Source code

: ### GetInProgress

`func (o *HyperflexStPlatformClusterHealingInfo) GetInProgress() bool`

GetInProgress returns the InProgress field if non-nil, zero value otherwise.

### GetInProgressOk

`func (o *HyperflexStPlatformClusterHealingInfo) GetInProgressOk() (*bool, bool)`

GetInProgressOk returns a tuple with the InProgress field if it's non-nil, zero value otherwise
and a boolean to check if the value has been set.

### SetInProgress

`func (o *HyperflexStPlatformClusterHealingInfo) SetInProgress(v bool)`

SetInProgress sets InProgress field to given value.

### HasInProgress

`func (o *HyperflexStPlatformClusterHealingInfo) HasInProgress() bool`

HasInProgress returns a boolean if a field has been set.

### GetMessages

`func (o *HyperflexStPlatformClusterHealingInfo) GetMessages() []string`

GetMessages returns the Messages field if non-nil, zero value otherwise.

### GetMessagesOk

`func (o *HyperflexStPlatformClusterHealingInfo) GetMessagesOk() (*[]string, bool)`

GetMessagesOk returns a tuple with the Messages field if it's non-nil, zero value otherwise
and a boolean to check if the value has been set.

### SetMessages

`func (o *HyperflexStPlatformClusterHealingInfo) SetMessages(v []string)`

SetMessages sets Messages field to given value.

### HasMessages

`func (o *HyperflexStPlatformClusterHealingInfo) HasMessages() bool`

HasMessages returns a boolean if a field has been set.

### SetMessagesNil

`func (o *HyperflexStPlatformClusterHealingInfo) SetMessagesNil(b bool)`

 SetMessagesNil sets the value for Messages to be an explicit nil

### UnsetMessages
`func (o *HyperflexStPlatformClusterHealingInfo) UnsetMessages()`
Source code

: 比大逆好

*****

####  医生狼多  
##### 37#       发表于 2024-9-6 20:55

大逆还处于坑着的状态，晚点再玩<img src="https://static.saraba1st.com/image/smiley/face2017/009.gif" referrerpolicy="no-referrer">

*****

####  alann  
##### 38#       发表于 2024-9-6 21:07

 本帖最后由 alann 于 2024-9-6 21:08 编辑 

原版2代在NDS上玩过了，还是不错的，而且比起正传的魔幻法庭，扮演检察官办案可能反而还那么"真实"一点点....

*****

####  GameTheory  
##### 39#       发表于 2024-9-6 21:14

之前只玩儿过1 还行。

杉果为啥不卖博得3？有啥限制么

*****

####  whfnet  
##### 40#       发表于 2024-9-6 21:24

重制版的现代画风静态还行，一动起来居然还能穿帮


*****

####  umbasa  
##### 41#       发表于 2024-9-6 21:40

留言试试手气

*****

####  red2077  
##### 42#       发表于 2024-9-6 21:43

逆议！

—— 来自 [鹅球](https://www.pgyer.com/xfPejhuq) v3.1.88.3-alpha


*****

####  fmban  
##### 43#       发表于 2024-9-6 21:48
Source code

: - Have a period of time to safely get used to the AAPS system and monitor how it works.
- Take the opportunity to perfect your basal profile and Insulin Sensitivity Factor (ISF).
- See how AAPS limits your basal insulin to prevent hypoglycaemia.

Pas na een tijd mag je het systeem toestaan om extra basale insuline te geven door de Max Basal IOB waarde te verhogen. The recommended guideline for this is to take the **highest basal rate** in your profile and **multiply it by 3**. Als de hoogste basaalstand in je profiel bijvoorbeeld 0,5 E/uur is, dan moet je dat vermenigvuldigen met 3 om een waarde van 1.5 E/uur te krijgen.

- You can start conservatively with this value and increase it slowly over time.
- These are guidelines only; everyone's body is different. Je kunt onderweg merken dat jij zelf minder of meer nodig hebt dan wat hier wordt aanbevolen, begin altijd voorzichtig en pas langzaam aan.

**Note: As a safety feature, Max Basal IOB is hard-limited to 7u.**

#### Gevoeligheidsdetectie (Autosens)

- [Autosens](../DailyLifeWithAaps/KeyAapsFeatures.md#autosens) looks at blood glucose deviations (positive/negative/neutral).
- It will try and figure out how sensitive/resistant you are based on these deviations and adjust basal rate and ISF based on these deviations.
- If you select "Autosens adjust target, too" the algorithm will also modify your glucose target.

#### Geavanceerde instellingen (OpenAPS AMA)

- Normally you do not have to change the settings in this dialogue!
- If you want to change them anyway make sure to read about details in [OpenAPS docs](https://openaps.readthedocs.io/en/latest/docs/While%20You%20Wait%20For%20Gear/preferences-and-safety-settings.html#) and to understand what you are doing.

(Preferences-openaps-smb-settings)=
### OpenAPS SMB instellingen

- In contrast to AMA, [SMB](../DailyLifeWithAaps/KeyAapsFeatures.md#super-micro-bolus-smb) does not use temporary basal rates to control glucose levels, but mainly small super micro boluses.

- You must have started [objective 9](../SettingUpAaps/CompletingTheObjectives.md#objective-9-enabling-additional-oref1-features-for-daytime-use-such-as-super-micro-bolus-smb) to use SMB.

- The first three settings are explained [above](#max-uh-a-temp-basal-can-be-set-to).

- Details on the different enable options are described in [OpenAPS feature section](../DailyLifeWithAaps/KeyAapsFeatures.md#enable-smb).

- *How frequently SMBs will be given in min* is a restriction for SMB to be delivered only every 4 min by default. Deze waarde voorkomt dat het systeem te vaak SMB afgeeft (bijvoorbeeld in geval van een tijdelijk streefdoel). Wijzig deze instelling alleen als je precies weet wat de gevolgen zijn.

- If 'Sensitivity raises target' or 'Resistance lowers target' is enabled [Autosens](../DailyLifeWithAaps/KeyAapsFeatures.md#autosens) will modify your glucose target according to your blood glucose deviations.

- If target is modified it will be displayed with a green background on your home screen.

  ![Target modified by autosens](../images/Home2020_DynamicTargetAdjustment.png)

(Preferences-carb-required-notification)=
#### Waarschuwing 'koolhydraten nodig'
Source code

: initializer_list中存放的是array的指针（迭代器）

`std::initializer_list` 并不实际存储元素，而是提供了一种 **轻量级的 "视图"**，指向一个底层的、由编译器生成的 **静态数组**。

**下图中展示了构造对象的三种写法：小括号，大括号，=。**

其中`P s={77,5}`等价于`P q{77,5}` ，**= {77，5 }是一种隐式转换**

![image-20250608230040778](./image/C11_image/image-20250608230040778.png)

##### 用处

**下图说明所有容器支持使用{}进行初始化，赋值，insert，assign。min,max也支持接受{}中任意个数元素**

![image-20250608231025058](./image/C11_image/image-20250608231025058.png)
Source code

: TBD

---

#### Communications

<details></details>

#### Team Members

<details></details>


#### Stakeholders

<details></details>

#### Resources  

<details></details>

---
┄┄┄┄┄┄┄┄┄┄┄┄┄┄┄┄┄┄┄┄
# WORK REQUIRED:
Your reply should be one number: the count of lines above that hold the word "HyperflexStPlatformClusterHealingInfo".

# REPLY TO THE TASK:
10